As college athletes, we have gone through numerous physical examinations that we needed to pass in order to be cleared to play. In each of those physical examinations, the doctor had to complete a lot of paperwork as they examined us, taking extra time and hassle. The doctors often filled out such forms by hand, forcing either them or us to have to scan the form later. When we saw that we had an opportunity to utilize Microsoft’s Bing Speech API as part of our Hacktech project, the three of us knew that we had to implement the Automated Physician Assistant (APA). At that point, we realized that the problem was bigger then we could have imagined. Studies have shown that doctors spend two-thirds of their time on paperwork. Doctors are annoyed and patients suffer the consequences of higher medical costs and longer wait times. It’s finally time for the once tedious and mind-numbing task of filling out paperwork to be automated.
What it does
Offers service to automatically fill out medical paperwork from listening to the conversation between the doctor/nurse and the patient during a medical examination.
How we built it
We wrote a python script to parse the transcribed audio from the Bing Speech API and programatically create an RTF (Rich Text Format) document that contains the answers from the patient during the conversation in a form-like format.
Challenges we ran into
To start, we needed to narrow down the modes of the Bing Speech API to pick the specific options necessary for the doctor-patient conversation. We also ran into an issue where the Bing Speech API was separating statements during speaker pauses, whereas we wanted to use a very simple start/stop interface. To fix this, we locally stored the text from all of the previous speaking events, only outputting a file when the user officially ends the conversation by pressing the stop button.

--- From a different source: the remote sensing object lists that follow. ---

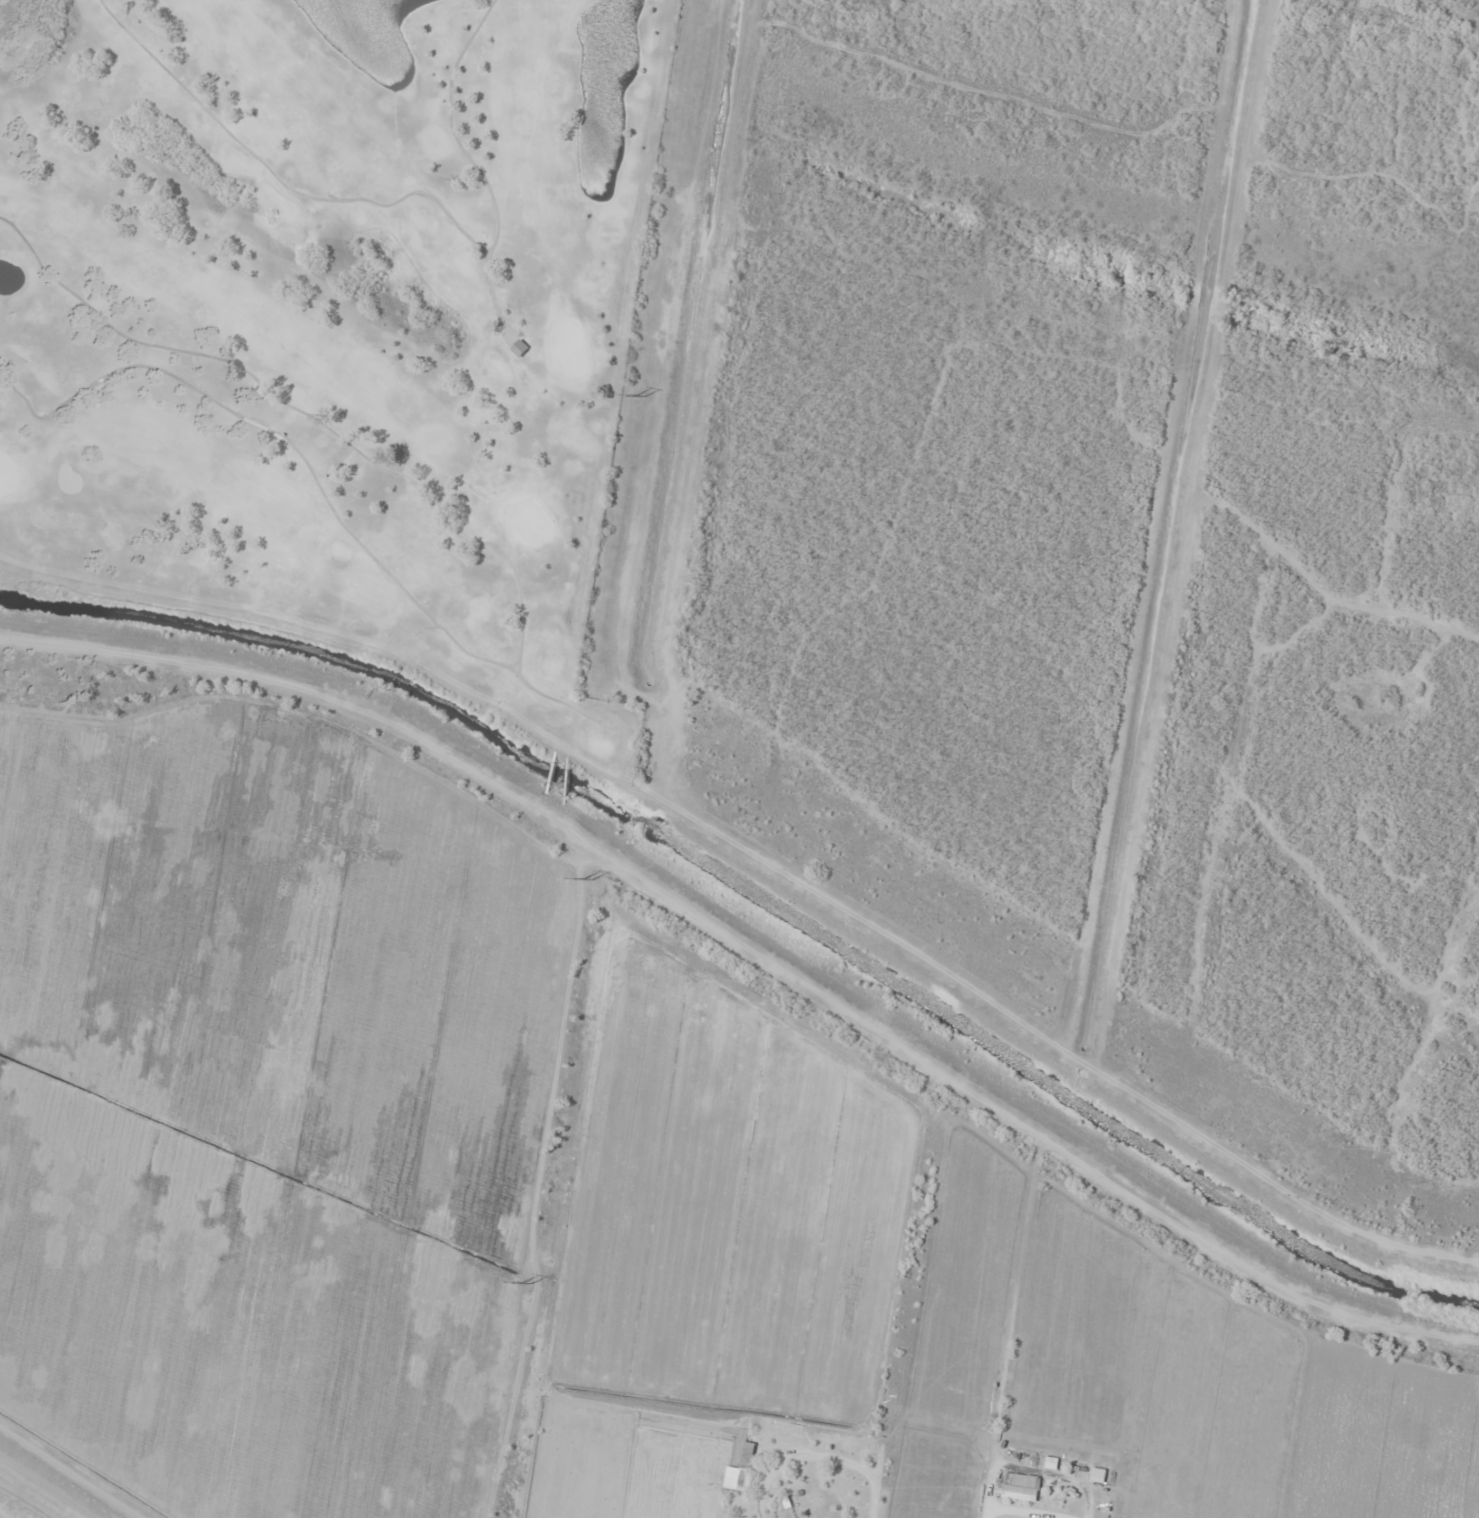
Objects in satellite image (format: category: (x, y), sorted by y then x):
park: (332, 316)
building: (519, 348)
power tower: (638, 396)
power tower: (588, 880)
power tower: (526, 1283)
building: (745, 1466)
building: (1021, 1487)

We had some issues parsing the text from the conversation. The text does not have a particularly well defined structure, and we had to devise a way to extract the relevant information. We decided to scan the text for question-keywords, and then scan forward to find the expected relevant information. For example, “glasses” might be a question-keyword for the interaction “Do you wear contacts or glasses? No, I do not.” In this case, we would search forward to see if “No” or “Yes” appears first, to see which was the patient’s response. This is complicated by different types of questions requiring different responses. Some require yes/no, some require numbers, and some, such as blood pressure, require two numbers. We had to account for such differences and parse accordingly.
Another challenge was familiarizing ourselves with RTF enough to be able to create the form from the information gathered by parsing the text. We found it tricky to deal with.
Accomplishments that we're proud of
We created a fully functional prototype. Our software can listen live to a conversation and/or take an audio file and convert it to a written conversation between physician and patient. From this point, we have all the data we need to accurately complete a generic physical form based on what was said.
In addition, we learned some new technologies during this hack, most notably how to integrate Microsoft cognitive services with a novel idea to create a wholesome product.
What we learned
What's next for Automated Physician Assistant (APA)
We look forward to expanding our form recognition technologies. With optical character recognition (OCR) technology, we plan on developing a robust mechanism that can take in any form and automatically adapt our form-filling software to that specific form. In addition, we intend to incorporate machine learning methods for sentiment analysis on text and speech to improve our language processing. Long term, we can adapt this technology for additional applications such as employee forms and jury duty recording.